更新日: 2020.07.27 19:05
世界最高峰の戦いに終わりなし。厳しい状況下では「一体感が生まれ、人も育つ」/ホンダF1山本MDインタビュー(2)
──無観客レースの雰囲気は?
山本MD:驚くぐらい、人がいない(笑)。たとえば、(チケットが売られていないので、スタンドにいないのはわかりますが)ゲートの前とか、もう少しファンが駆けつけたりするのかなと思っていましたが、まったくいないです。
私たちが泊まっているホテルもほとんど観光客を見かけません。朝食会場もレッドブルの貸し切り状態。ほかのお客さんは別の個室に分けられていました。
──PCR検査は?
山本MD:最初は2日に1回と言われていましたが、さすがにそれは無駄なので、5日に1回となりました。ただ、オーストリアからハンガリーに移動するときは、直前に1回やって入りました。鼻の奥と喉の奥の2カ所の粘膜を取るんですが、鼻のほうは本当に痛くて、鼻血を出す人もいます。
──陽性が出ましたが、動揺は?
山本MD:動揺はないです。ただ、サーキットのセキュリティの数がオーストリアに比べるとハンガリーは多かったですね。

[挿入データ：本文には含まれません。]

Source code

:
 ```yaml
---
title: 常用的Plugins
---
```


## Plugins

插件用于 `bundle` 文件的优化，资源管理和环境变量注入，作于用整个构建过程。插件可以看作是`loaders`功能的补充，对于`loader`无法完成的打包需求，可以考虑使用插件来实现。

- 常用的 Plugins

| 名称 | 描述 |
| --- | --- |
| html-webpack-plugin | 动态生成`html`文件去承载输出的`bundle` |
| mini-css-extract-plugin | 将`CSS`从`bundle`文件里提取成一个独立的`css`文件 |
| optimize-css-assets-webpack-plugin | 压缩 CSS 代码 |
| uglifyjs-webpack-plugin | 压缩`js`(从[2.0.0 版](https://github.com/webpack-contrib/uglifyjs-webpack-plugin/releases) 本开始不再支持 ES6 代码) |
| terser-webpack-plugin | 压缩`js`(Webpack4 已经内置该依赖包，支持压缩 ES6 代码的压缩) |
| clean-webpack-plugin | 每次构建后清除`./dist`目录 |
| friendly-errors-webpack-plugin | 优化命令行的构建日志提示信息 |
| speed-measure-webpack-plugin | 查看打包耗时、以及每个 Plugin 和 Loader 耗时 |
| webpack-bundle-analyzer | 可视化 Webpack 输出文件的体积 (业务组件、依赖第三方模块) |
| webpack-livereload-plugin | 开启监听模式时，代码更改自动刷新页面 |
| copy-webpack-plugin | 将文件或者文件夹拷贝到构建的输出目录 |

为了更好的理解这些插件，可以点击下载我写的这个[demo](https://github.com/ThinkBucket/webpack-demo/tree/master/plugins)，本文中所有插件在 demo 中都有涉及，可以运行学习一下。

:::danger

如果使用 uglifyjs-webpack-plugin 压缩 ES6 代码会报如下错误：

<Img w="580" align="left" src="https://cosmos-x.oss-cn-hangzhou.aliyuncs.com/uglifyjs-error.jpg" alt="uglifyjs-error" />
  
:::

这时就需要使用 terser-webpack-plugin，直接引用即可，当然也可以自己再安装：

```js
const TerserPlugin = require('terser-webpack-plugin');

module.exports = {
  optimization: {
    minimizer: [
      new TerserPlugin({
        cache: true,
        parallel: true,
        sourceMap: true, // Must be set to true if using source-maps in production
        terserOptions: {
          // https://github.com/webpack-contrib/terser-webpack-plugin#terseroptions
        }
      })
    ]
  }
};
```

──いまスペインでは再び感染者が増加していますが、それでもF1は予定通りレースを行っていくんでしょうか。
山本MD:コメントするのは難しいですが、われわれとしてはFIAとFOMの判断を尊重し、レースを成功させるために、全力で戦いますとしか言えません。ただ、私たちレース関係者の衛生管理は徹底されていて、今後サーキットで陽性者が頻繁に出るようなことはないと思っています。

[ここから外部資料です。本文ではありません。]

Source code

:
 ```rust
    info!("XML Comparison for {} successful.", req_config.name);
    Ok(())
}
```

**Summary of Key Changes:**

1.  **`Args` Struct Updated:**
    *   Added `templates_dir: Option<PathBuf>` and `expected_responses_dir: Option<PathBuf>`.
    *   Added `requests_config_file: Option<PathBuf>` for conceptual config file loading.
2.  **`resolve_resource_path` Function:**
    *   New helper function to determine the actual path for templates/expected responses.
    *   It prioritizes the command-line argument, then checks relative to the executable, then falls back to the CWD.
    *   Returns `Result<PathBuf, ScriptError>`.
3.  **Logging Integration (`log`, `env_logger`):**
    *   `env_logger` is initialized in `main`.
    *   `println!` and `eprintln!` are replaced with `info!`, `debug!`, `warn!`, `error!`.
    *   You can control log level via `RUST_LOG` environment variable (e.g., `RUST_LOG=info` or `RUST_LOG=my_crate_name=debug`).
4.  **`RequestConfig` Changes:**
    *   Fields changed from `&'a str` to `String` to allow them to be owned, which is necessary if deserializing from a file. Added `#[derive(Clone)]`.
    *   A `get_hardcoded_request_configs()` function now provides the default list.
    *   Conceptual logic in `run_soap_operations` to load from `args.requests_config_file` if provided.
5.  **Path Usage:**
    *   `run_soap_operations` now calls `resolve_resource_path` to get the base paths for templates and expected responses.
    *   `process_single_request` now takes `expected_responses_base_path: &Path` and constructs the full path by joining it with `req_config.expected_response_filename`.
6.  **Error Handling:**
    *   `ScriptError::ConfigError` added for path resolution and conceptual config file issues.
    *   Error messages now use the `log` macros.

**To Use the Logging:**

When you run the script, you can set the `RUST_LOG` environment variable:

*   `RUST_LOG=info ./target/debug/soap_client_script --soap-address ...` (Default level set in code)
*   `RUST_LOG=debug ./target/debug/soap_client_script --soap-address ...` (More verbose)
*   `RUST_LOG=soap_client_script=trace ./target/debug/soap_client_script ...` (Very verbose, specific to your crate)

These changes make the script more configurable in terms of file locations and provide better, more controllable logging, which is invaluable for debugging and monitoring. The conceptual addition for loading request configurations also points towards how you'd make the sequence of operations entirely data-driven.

むしろサーキットの外の人たちはほとんどマスクしていません。オーストリアは公共機関ではマスク着用が義務付けられていましたが、ブダペストでは5%ぐらいしかマスクしていませんでした。
──ファンからのメッセージは何かありましたか。
山本MD:今日も2位でおめでとうというメッセージが届きました。日本も新型コロナウイルス感染の拡大がいまだに収束せず、大変な時期なので、レースで私たちに元気を与えてほしいというものもありました。本当に感謝です。
われわれとしては、開幕3連戦を終えて、レッドブル・ホンダとアルファタウリ・ホンダが全体の中でどの位置にいるのかということが見えてきたということは、今後を戦ううえでポジティブなことだと思っています。だれひとり、あきらめていません。
──新型コロナによる影響で、いつもと違うシーズンとなったわけですが、何が一番辛いですか。
山本MD:連戦が多いので、エンジニアやメカニックは本当に大変だと思います。また世界最高峰のF1では戦いに終わりがないということも痛感しました。ただ、このような厳しい状況のおかげでチームにはいつも以上に一体感が生まれているし、人も育ちます。そういう点では(今回の変化も)ポジティブにとらえています。